2. The traditional Chinese medicine composition for treating sepsis-related acute kidney injury according to claim 1, characterized in that: It is prepared from the following raw materials in parts by weight: honeysuckle 350 parts, forsythia 350 parts, boiled peach kernel 210 parts, raw rhubarb 280 parts, raw astragalus 420 parts, wine-processed angelica 210 parts, cinnamon twig 140 parts, mirabilite 140 parts, and raw licorice 140 parts.
3. The traditional Chinese medicine composition for treating sepsis-related acute kidney injury according to claim 1 or 2, characterized in that: The dosage form of the traditional Chinese medicine composition is decoction, tablet or granule.

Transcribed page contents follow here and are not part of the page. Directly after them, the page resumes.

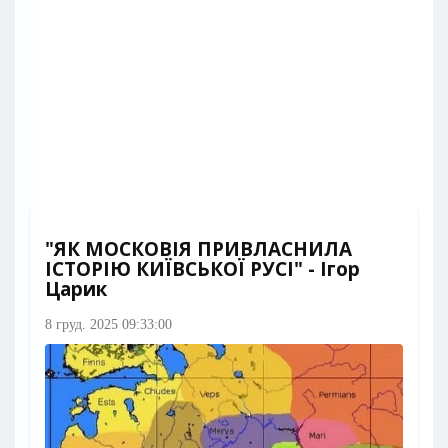
"ЯК МОСКОВІЯ ПРИВЛАСНИЛА
ІСТОРІЮ КИЇВСЬКОЇ РУСІ" - Ігор
Царик
8 груд. 2025 09:33:00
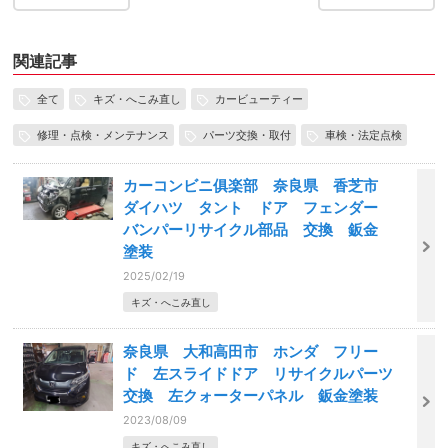
関連記事
全て
キズ・へこみ直し
カービューティー
修理・点検・メンテナンス
パーツ交換・取付
車検・法定点検
カーコンビニ俱楽部 奈良県 香芝市
ダイハツ タント ドア フェンダー
バンパーリサイクル部品 交換 鈑金
塗装
2025/02/19
キズ・へこみ直し
奈良県 大和高田市 ホンダ フリー
ド 左スライドドア リサイクルパーツ
交換 左クォーターパネル 鈑金塗装
2023/08/09
キズ・へこみ直し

4. The traditional Chinese medicine composition for treating sepsis-related acute kidney injury according to claim 3, characterized in that: The dosage form is granules, and the specific preparation method is as follows: extract rhubarb alone, crush it into coarse granules, soak it in water, decoct for 20 minutes, and obtain a decoction of 0.0776g of Chinese herbal medicine pieces per 1ml, with a standard relative density of 1.0083. Filter it, concentrate it under reduced pressure to a preliminary concentrate of 1g of Chinese herbal medicine pieces per 1ml, with a standard relative density of 1.0870, and set it aside for later use. Honeysuckle, forsythia, roasted peach kernel, raw astragalus, wine-processed angelica, cinnamon twig, and licorice were decocted three times with water. The first decoction was performed simultaneously with distillation, collecting 1.0 ml of volatile oil. 6 g of β-cyclodextrin inclusion complex was prepared by adding the excipient β-cyclodextrin for later use. The first decoction yielded a solution equivalent to 0.1645 g of the medicinal herbs per ml, with a standard relative density of 1.0141. The second decoction yielded a solution equivalent to 0.1645 g of the medicinal herbs per ml, with a standard relative density of 1.0047. The third decoction yielded a solution equivalent to 0.2660 g of the medicinal herbs per ml, with a standard relative density of 1.0021. The decoctions were filtered. The extracts were combined and concentrated under reduced pressure to a primary concentrate equivalent to 1g of Chinese herbal medicine slices per 1ml, with a standard relative density of approximately 1.1250. The resulting primary concentrate was combined with the primary concentrate of rhubarb, dissolved in Glauber's salt, and then concentrated under reduced pressure to a thick paste equivalent to 1.5g of Chinese herbal medicine slices per 1g. The paste was then vacuum-dried at low temperature and pulverized into 696g of crude extract powder. 696g of crude extract powder was taken and 6g of β-cyclodextrin inclusion complex obtained simultaneously during the first distillation was added. The mixture was then pulverized, mixed evenly, and dry-processed into 1000g of granules, each 1g of which was equivalent to 2.240g of Chinese herbal medicine slices, containing 0.696g of the material standard and 6mg of the volatile oil inclusion complex.
5. The use of the traditional Chinese medicine composition for treating sepsis-related acute kidney injury as described in claim 1 or 2 in the preparation of a medicament for reducing the release of TNF-α and IL-1β inflammatory factors and improving sepsis-related acute kidney injury.